[Work task]:
In the passage on Heathers, how does the section from "By Sydney Bollinger" up to and including "adolescence for adulthood." read when you repeat it with "teenagers" replaced by "adolescents"?

[Passage]:

▼

By Sydney Bollinger | September 21, 2021
The world of Heathers (1988) is slightly tilted from our own, often filled with bombastic language and color that reminds viewers it’s not necessarily an realistic portrayal. There’s truth at the core of the film, though, and that truth is that teenagers are cruel, no matter the circumstance. When Heather Chandler (Kim Walker) brings Veronica Sawyer (Winona Ryder) to a party at Remington University, it’s an official invitation not just to be school royalty — but to a lifelong club of “cool” kids. Veronica’s made it, as long as she follows in Heather Chandler’s footsteps. To accept the invitation, though, Veronica has to forgo her adolescence for adulthood.
For Heather Chandler, this Remington party is not just a chance to let loose and have a good time — there’s a mission involved. As Westerburg High’s HBIC, Heather Chandler has a facade of unattainable coolness to maintain, a coolness that keeps her out of reach from her high school peers and hip enough to consort with college boys. Dating a college boy has another benefit, too — it gives Heather a leg up over her peers who will be attending the university with her in the future. She already knows people, she has the lay of the land, she has her in. So for Heather to invite Veronica to the Remington party, she’s letting Veronica into this sacred transition space, a space that Heather has spent time and care crafting to protect and maintain her status with her peers and the college students.
When the girls arrive at the party, Veronica is immediately introduced to Brad (Kent Stoddard), who sees her more of a party plaything than a person with whom to develop a meaningful relationship. Veronica shows obvious discomfort during this interaction, whereas Heather is all smiles, putting on a performance for David (Larry Cox), the man she came to see. After this brief introduction, Heather and Veronica distance themselves, not just in space, but in actions. Even from Veronica’s introduction to her new man, she acts shy and removed, choosing to look at the ground, projecting discomfort at the situation, as if she doesn’t want to be there at all. Heather continues to play the part of cool girl, knowing that she can’t back down on her performance of confidence, because then she will seem too young. To stay at the party and stay with these people, she has to leave high school behind.

▲

[Extracted material]:
▼

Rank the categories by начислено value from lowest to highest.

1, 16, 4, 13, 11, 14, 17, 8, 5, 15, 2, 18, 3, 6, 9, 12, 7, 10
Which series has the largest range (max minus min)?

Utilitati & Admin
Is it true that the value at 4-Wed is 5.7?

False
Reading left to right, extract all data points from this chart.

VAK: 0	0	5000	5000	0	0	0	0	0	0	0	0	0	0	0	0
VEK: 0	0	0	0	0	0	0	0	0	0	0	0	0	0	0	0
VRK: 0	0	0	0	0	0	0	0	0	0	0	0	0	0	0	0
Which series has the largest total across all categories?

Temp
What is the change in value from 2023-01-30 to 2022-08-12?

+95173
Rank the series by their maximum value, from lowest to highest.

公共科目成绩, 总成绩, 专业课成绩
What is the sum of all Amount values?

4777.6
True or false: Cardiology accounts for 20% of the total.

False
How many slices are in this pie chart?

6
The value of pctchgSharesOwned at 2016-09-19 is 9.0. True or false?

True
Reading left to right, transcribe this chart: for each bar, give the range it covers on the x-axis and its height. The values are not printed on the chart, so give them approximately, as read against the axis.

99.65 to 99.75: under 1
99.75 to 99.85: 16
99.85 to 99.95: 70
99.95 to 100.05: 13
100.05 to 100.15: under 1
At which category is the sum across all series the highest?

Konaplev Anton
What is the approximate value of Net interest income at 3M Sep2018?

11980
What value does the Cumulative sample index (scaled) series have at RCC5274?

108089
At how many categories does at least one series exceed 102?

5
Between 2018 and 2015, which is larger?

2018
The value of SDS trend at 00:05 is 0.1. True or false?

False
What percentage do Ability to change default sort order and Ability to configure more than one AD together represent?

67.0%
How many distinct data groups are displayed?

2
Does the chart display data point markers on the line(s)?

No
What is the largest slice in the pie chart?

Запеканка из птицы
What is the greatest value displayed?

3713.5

▲

[Solution for this exercise]:
By Sydney Bollinger | September 21, 2021
The world of Heathers (1988) is slightly tilted from our own, often filled with bombastic language and color that reminds viewers it’s not necessarily an realistic portrayal. There’s truth at the core of the film, though, and that truth is that adolescents are cruel, no matter the circumstance. When Heather Chandler (Kim Walker) brings Veronica Sawyer (Winona Ryder) to a party at Remington University, it’s an official invitation not just to be school royalty — but to a lifelong club of “cool” kids. Veronica’s made it, as long as she follows in Heather Chandler’s footsteps. To accept the invitation, though, Veronica has to forgo her adolescence for adulthood.